Casa, toujours au regime ? Tu ne bois pas avec nous ?
Non, merci.
Fais-lui une piqure. Ca va le remettre d'aplomb.
Tu ne peux pas refuser de boire le jour de mon anniversaire.
Il a peur d'avoir une crise.
J'ai des cigares. Je vais les chercher. Ca te fera plaisir.
Va en chercher une autre.
Quelqu'un va frapper. Va repondre.
Tu diras que c'est prive. Ne te laisse pas baratiner.
Ah. Desole, mais c'est ferme, l'hiver.
- Ben, pas pour tout le monde. - C'est prive.
Bon...
Ce whisky, ca vient ?
Alors, Popaul, ca dort ? Tu as trop force sur la dose.
Ca va !
Les amis...
Vous entrez toujours comme ca chez les gens ?
Par effraction ?
On m'avait dit qu'ici, c'etait dangereux,
mais a ce point-la...
- Vous n'etes pas d'ici ? - Si, mais je reviens de voyage.
De la foret vierge, peut-etre.
Les gorilles, ca vit dans les forets vierges, non ?
Dites donc.

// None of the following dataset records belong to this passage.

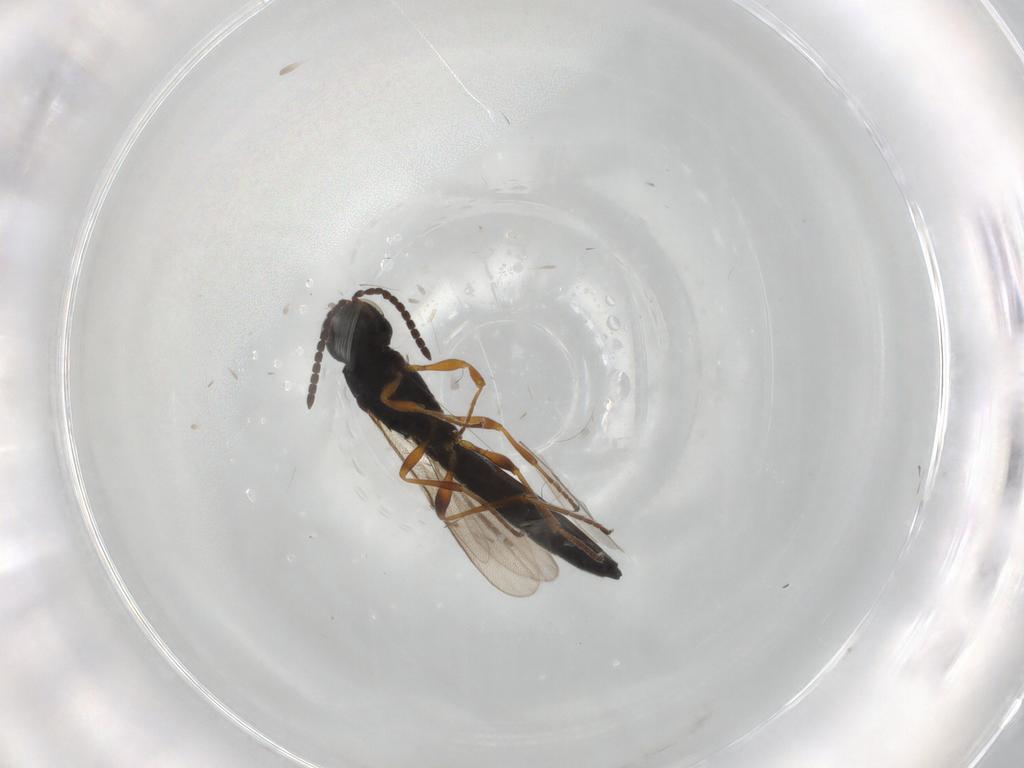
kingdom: Animalia
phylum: Arthropoda
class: Insecta
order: Hymenoptera
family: Scelionidae
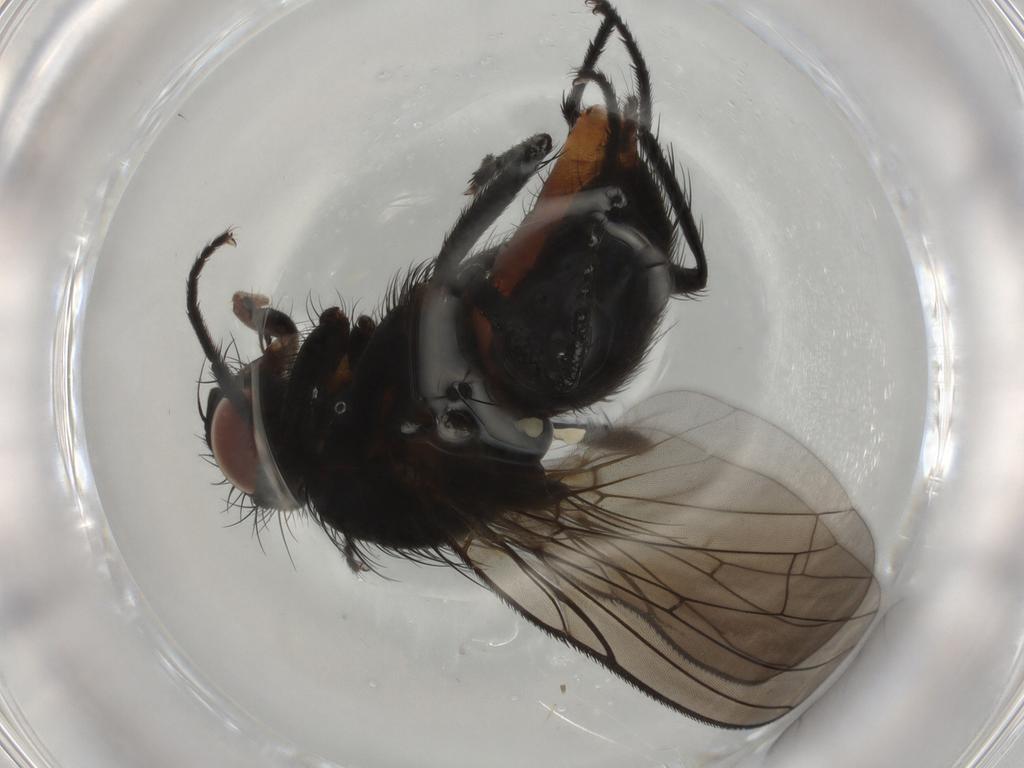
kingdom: Animalia
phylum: Arthropoda
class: Insecta
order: Diptera
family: Anthomyiidae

Vous en savez, des choses.
- Vous savez tout, quoi. - J'aimerais en savoir davantage.
Curieuse ?
C'est fou ce qu'on m'a parle de vous.
Et moi, cette histoire de gorille, ca m'excite beaucoup.
On aime l'exotisme ?
Les hommes, j'en ai fait le tour.
- Alors un gorille... - Vous n'etes pas prudente.

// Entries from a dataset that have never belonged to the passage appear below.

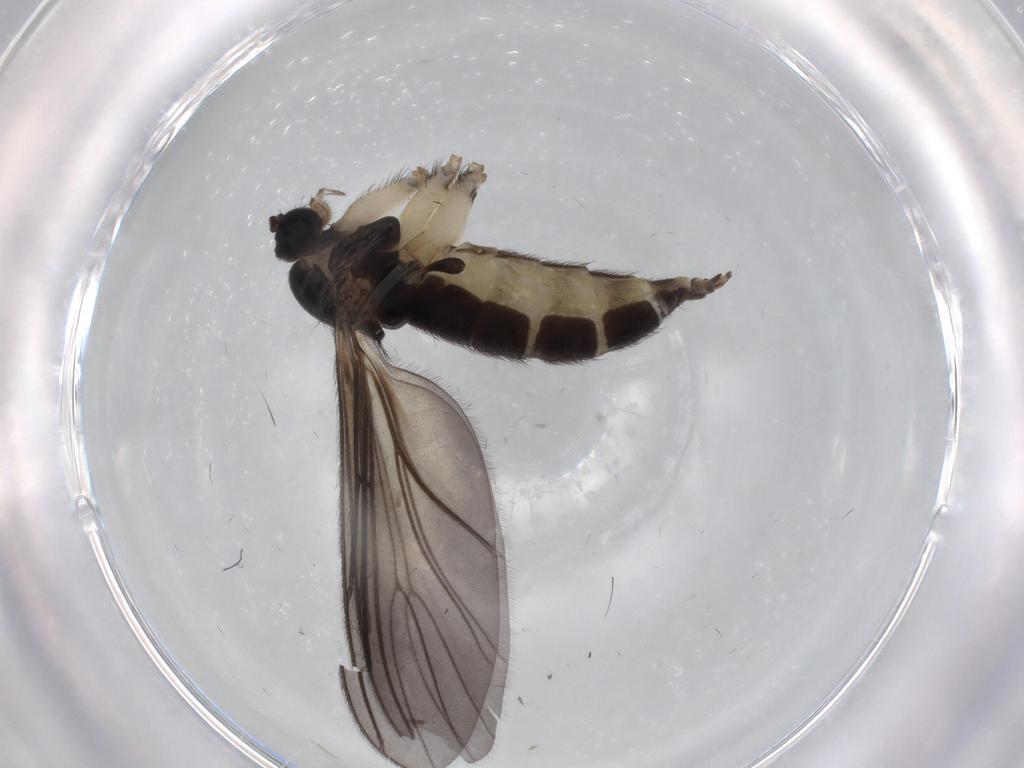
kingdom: Animalia
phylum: Arthropoda
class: Insecta
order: Diptera
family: Sciaridae
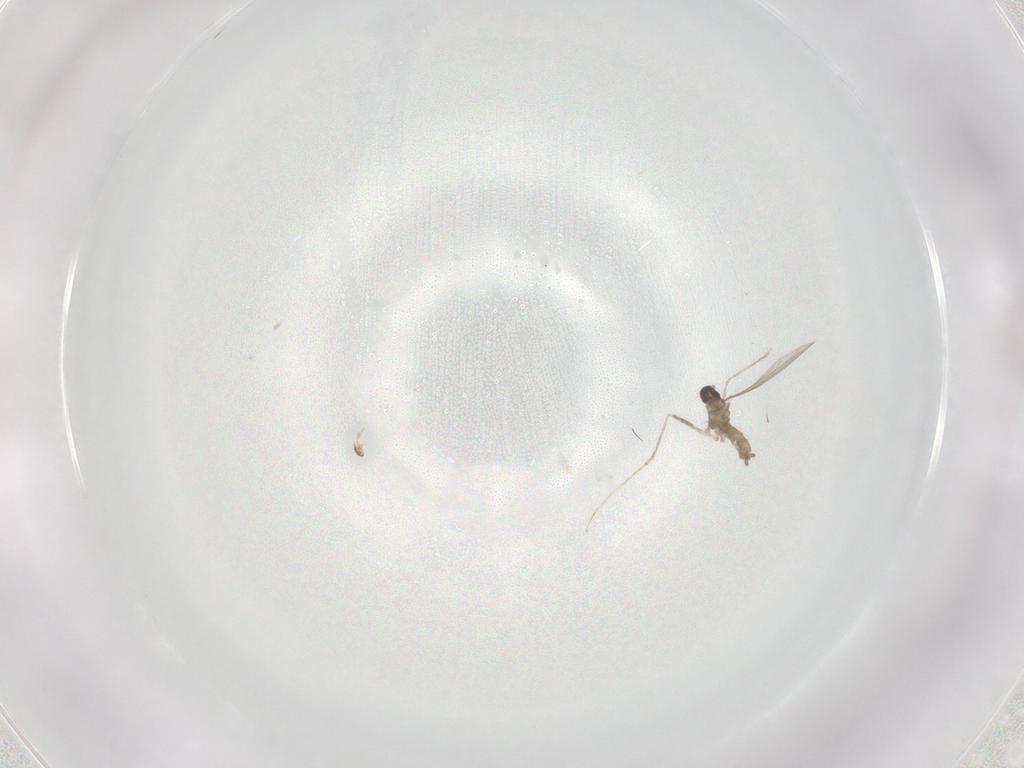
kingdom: Animalia
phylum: Arthropoda
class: Insecta
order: Diptera
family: Cecidomyiidae
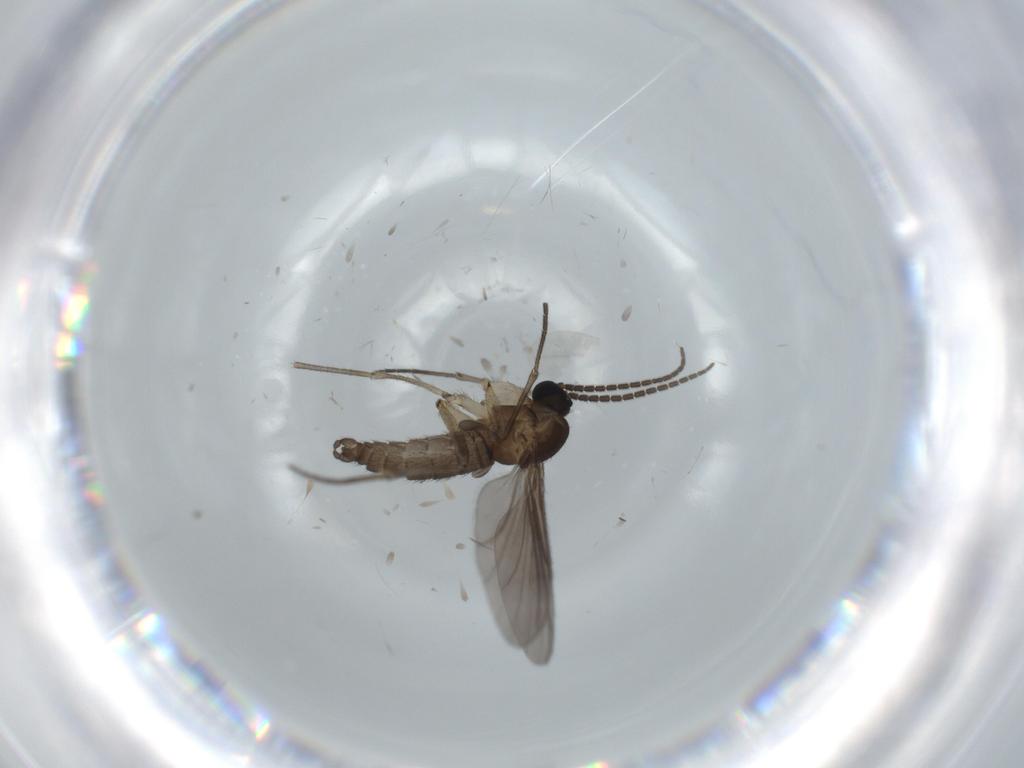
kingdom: Animalia
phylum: Arthropoda
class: Insecta
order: Diptera
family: Sciaridae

Les gorilles, ce n'est pas de tout repos.
Justement.
Temeraire ?
Non. Risque-tout.
- Et si Casa nous surprenait ? - Vous savez des choses, vous aussi.

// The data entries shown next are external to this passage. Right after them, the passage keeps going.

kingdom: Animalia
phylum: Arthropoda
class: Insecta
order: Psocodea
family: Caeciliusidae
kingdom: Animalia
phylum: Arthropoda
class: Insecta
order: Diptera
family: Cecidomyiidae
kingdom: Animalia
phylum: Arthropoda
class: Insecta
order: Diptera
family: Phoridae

C'est que j'aimerais encore en savoir davantage.
Il ne tient qu'a vous.
- Et si Casa rentrait brusquement ? - Aucun risque, il n'est pas la.
- "Il n'est pas la" ? - Non.
Ben, je ne suis pas si sur que ca, qu'il n'est pas la.
Je peux vous montrer les autres pieces d'en haut.
- Il y a quoi, en haut ? - Des chambres.
- Je veux voir la salle a manger. - N'y allez pas.
"C'est prive", je sais, on me l'a deja dit.
- Casa est avec ses amis. - Tiens ! Il est revenu ?
Ses amis donnent une fete. Votre presence peut deplaire.
Navre, mais je suis venu voir Casa, et je le verrai. Je suis tres entete.